*** Opening INFORMATION ***

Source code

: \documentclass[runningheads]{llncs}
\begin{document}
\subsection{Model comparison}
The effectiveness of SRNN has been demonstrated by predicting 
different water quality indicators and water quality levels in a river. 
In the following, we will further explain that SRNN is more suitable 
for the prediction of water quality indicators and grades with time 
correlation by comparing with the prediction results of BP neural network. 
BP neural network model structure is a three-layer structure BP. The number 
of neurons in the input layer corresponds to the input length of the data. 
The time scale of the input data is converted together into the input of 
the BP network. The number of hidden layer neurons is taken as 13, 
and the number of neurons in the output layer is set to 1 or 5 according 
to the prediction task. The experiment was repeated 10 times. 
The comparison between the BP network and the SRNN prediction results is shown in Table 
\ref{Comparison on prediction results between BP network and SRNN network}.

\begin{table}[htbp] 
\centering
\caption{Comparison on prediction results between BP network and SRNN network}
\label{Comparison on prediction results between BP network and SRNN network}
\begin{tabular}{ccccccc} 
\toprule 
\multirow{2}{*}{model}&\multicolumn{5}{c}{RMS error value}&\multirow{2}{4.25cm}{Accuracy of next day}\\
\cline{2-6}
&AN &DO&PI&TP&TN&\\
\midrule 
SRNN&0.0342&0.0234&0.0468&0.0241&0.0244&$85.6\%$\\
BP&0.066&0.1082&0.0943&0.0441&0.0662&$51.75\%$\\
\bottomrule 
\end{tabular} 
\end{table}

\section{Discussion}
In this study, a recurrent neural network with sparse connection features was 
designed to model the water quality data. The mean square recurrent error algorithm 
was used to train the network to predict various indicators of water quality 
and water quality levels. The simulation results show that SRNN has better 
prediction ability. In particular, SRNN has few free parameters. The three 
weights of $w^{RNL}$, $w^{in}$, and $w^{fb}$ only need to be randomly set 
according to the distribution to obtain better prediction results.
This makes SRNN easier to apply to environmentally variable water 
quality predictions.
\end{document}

*** Closing INFORMATION ***

#### [EXERCISE GOAL]
Your answer must consist solely of the lines above between the line holding "In the following, we" and the line holding "The time scale", inclusive, copied exactly.

#### [PROBLEM SOLUTION]
In the following, we will further explain that SRNN is more suitable 
for the prediction of water quality indicators and grades with time 
correlation by comparing with the prediction results of BP neural network. 
BP neural network model structure is a three-layer structure BP. The number 
of neurons in the input layer corresponds to the input length of the data. 
The time scale of the input data is converted together into the input of 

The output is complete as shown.